Beitrag zum 27.03.2022
Thema: »Hain«
Fanólas Atem veränderte sich, ein sicheres Zeichen dafür, dass er aufwachte. Mørliga, der es sich in der Gestalt des Lyfux’ auf einer Astgabel gemütlich gemacht hatte, hob den Kopf und beobachtete den Elfen aufmerksam. Zuerst öffnete Fanóla die Augen und ließ den Blick verwirrt durch den Hain gleiten. Dann stand er auf und ging auf Erkundungstour. Er betastete die weichen Blätter, betrachtete die leuchtenden Gläser und blieb schließlich vor dem Spiegel stehen. Ny’varet. Die Farbe des Wassers veränderte sich von dunkel zu einem grünlichen Weiß. Fanóla erstarrte.
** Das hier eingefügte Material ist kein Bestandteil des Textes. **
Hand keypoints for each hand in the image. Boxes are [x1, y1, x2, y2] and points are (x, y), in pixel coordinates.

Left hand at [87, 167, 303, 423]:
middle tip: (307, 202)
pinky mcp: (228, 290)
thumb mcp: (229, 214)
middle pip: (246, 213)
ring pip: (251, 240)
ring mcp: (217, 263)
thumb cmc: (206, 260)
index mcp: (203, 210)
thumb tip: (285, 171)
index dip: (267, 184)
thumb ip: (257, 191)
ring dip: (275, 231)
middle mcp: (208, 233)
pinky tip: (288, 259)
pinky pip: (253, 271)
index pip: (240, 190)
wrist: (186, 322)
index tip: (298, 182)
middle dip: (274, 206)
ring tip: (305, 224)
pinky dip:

Im nächsten Moment schrie er so laut, dass Mørliga unwillkürlich fauchte. Der Lyfux sprang von der Astgabel und tappste leise zu Fanóla, der auf die Knie sank und schwer atmete. Schnurrend stupste Mør seinen Bruder mit der Nase an, und tatsächlich beruhigte Fanó sich. Erstaunen spiegelte sich in seinen Augen, als Mørliga im Thouraní zu ihm sprach.
›Das ist meine Erinnerung an unsere Mutter. Wie sieht deine aus?‹
Fanóla starrte ihn an, und erst jetzt verwandelte der Lyfux sich.
»Gestatten, Mørliga, Besitzer dieser Spelunke, die den Namen Exil am Abgrund trägt, ferner Herrscher der Dämonen des Iblyssums, ebenso wie du ein ausgestoßener Bastard aus dem Elfenforst, Sohn der Elfe Vhayoni und des von Vold beherrschten Vampirs, gegen den sie während der Überfälle im Elfenforst kämpfte und der sie mit mir verfluchte, und – ach ja, und nicht zuletzt dein großer Bruder.«
Nach seiner kleinen Rede machte Mørliga eine sachte Verbeugung. Als er die Miene des anderen sah, musste er grinsen.
»Sprachlos? Oder schockiert?«
Fanóla blinzelte.
»Du … du bist mein Bruder?«, brach es aus ihm heraus, und Mør verengte die Augen. »Sag bloß, du hast noch nie von mir gehört?« Das konnte er sich nicht vorstellen.
Aber Fanóla schüttelte den Kopf. »Ich habe zwar nur die Hälfte meiner Kindheit im Elfenforst verbracht, aber ich bin mir ziemlich sicher, dass kein Elf je etwas von einem Bruder gesagt hat. Vhayoni übrigens auch nicht. Nie.«
Ein Schnauben war die Antwort. »Kein Wunder. Ich hatte nicht so viel Glück wie du. Mich haben sie sofort ausgesetzt, ehe ich aufhören konnte, zu schreien. Unsere Mutter konnte es wahrscheinlich kaum erwarten, mich loszuwerden. Ich bin ein Kind, das niemand gewollt hat! Niemand!«
Fanóla erwiderte nichts. Es herrschte ein Schweigen, in dem Sehnsüchte und Erinnerungen lagen.
»Sie … sie hat dich nie vergessen«, flüsterte er schließlich.